BEGIN Recorded information

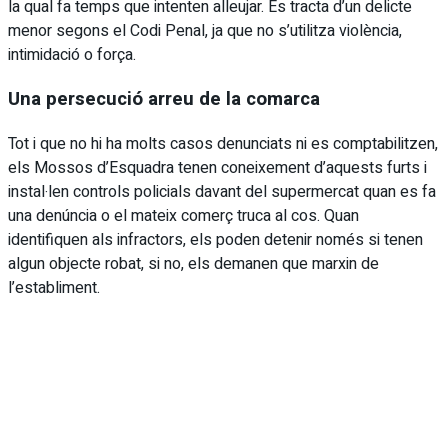
la qual fa temps que intenten alleujar. Es tracta d’un delicte
menor segons el Codi Penal, ja que no s’utilitza violència,
intimidació o força.
Una persecució arreu de la comarca
Tot i que no hi ha molts casos denunciats ni es comptabilitzen,
els Mossos d’Esquadra tenen coneixement d’aquests furts i
instal·len controls policials davant del supermercat quan es fa
una denúncia o el mateix comerç truca al cos. Quan
identifiquen als infractors, els poden detenir només si tenen
algun objecte robat, si no, els demanen que marxin de
l’establiment.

END Recorded information

The material above is to be repeated word for word, with no images kept.

Problem solution »
la qual fa temps que intenten alleujar. Es tracta d’un delicte
menor segons el Codi Penal, ja que no s’utilitza violència,
intimidació o força.
Una persecució arreu de la comarca
Tot i que no hi ha molts casos denunciats ni es comptabilitzen,
els Mossos d’Esquadra tenen coneixement d’aquests furts i
instal·len controls policials davant del supermercat quan es fa
una denúncia o el mateix comerç truca al cos. Quan
identifiquen als infractors, els poden detenir només si tenen
algun objecte robat, si no, els demanen que marxin de
l’establiment.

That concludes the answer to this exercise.